Excerto da página:

# # # # # # #

Sudão/ El-Fasher cai, Darfur mergulha no caos
Bissau, 29 out 25(ANG) - A União Africana (UA) denunciou, esta terça-feira, 28
de Outubro, "atrocidades" e os "crimes de guerra
presumidos" ocorridos na cidade sudanesa de El-Fasher, dois dias depois do
anúncio da tomada da cidade pelos paramilitares, agora senhores de todo o
Darfur.
Passados 18 meses de cerco, El-Fasher
era a última cidade da vasta região do Darfur que ainda não estava sob o
controlo das Forças de Apoio Rápido (FAR), em guerra desde Abril de 2023 contra
o exército.
O presidente da Comissão da UA, Mahamoud
Ali Youssouf, "condenou com a maior firmeza as graves violações
dos direitos humanos e do direito internacional humanitário, incluindo os
crimes de guerra presumidos e os assassinatos de civis visados em razão da sua
origem étnica".
A cidade de El-Fasher, capital do Darfur
do Norte, caiu esta semana nas mãos das Forças de Apoio Rápido (FAR), passados
18 meses de cerco. A tomada da cidade representa uma viragem na guerra civil
que opõe, desde Abril de 2023, o exército sudanês, liderado por Abdel Fattah
al-Bourhane, e as Forças de Apoio Rápido (FAR), comandadas por Mohammed Hamdan
Daglo, conhecido como Hemetti.
As Forças de Apoio Rápido têm origem nos
Janjawid, milícias árabes criadas no início dos anos 2000 e responsáveis por
massacres durante o primeiro conflito do Darfur. Desde então foram integradas
formalmente nas orças armadas, mantendo autonomia operacional e controlo sobre
uma grande parte do território.
Antes do conflito, El-Fasher tinha cerca
de 1,5 milhão de habitantes, funcionava como principal centro humanitário da
região. Hoje, encontra-se praticamente destruída. A ONU estima que 260.000
civis, metade crianças, viviam na cidade à data da queda. O acesso à água,
electricidade e alimentos foi cortado. Hospitais e mercados foram alvo de
bombardeamentos.

# # # # # # #

Entradas dos registos:

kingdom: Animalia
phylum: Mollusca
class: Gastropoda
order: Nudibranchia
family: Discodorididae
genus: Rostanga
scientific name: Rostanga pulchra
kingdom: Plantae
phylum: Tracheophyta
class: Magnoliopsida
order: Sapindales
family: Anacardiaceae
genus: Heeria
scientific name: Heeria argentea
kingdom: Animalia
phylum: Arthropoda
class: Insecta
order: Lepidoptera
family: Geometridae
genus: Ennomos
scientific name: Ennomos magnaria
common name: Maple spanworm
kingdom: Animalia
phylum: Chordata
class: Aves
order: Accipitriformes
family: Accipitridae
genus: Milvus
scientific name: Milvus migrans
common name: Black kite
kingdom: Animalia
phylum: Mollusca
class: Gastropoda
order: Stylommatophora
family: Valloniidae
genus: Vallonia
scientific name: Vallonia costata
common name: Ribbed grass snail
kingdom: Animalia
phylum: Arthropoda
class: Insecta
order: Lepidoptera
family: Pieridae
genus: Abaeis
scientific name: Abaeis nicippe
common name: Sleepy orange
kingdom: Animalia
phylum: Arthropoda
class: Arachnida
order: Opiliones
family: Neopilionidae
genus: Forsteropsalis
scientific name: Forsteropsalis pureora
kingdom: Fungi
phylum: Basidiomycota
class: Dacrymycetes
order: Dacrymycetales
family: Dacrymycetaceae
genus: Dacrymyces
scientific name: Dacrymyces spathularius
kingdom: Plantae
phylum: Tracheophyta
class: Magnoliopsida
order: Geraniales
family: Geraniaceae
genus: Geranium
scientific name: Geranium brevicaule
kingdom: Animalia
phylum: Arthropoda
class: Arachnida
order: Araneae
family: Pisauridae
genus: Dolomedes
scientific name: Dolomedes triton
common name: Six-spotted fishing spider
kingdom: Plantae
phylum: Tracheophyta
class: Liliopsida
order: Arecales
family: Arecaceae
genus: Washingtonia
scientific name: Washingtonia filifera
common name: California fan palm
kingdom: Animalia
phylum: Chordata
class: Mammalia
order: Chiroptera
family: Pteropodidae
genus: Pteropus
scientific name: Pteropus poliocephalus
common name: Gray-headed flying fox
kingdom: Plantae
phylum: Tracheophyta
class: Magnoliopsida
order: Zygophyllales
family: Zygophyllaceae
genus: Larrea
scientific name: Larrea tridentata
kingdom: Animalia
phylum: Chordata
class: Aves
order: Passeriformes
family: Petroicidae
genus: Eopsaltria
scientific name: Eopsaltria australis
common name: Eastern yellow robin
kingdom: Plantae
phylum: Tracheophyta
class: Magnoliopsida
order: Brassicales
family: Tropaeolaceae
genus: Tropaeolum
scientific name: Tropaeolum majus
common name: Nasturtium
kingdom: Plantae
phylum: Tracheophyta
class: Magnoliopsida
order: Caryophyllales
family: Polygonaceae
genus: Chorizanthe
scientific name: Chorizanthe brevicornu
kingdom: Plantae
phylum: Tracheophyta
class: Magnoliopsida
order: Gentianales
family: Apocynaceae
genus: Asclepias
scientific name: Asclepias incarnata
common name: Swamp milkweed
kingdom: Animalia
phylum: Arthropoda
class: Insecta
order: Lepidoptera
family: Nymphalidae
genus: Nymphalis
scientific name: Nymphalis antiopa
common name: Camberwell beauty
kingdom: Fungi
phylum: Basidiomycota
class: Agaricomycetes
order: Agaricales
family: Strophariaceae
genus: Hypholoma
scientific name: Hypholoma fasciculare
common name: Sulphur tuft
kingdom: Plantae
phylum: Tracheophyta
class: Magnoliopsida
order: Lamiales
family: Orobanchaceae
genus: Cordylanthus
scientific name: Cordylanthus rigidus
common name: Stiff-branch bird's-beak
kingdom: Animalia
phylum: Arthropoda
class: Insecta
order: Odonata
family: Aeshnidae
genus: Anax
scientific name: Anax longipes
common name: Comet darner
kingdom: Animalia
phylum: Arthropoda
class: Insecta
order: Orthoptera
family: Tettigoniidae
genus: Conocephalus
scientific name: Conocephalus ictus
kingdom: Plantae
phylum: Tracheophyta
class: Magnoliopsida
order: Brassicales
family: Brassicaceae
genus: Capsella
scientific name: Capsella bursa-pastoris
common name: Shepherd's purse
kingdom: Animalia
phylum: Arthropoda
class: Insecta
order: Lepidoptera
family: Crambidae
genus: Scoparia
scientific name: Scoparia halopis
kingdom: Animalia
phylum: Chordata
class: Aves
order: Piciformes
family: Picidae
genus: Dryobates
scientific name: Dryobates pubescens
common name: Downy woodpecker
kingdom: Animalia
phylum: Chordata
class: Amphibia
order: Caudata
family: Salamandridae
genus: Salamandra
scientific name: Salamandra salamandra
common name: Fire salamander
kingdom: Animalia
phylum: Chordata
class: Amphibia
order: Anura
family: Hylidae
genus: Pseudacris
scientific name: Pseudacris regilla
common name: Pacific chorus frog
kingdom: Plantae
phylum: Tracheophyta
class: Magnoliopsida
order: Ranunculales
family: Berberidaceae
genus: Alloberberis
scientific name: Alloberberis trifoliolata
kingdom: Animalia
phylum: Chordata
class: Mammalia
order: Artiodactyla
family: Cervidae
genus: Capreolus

# # # # # # #

Lista de tarefas:
1 – Segundo a notícia sobre El-Fasher, quantos habitantes tinha a cidade antes do conflito?
2 – Transcreva da notícia sobre El-Fasher o trecho que se inicia com as palavras que contêm "Sudão/ El-Fasher cai, Darfur" e se encerra com "o exército.".

Conjunto de soluções:
1 – Cerca de 1,5 milhão de habitantes.

2 –
Sudão/ El-Fasher cai, Darfur mergulha no caos
Bissau, 29 out 25(ANG) - A União Africana (UA) denunciou, esta terça-feira, 28
de Outubro, "atrocidades" e os "crimes de guerra
presumidos" ocorridos na cidade sudanesa de El-Fasher, dois dias depois do
anúncio da tomada da cidade pelos paramilitares, agora senhores de todo o
Darfur.
Passados 18 meses de cerco, El-Fasher
era a última cidade da vasta região do Darfur que ainda não estava sob o
controlo das Forças de Apoio Rápido (FAR), em guerra desde Abril de 2023 contra
o exército.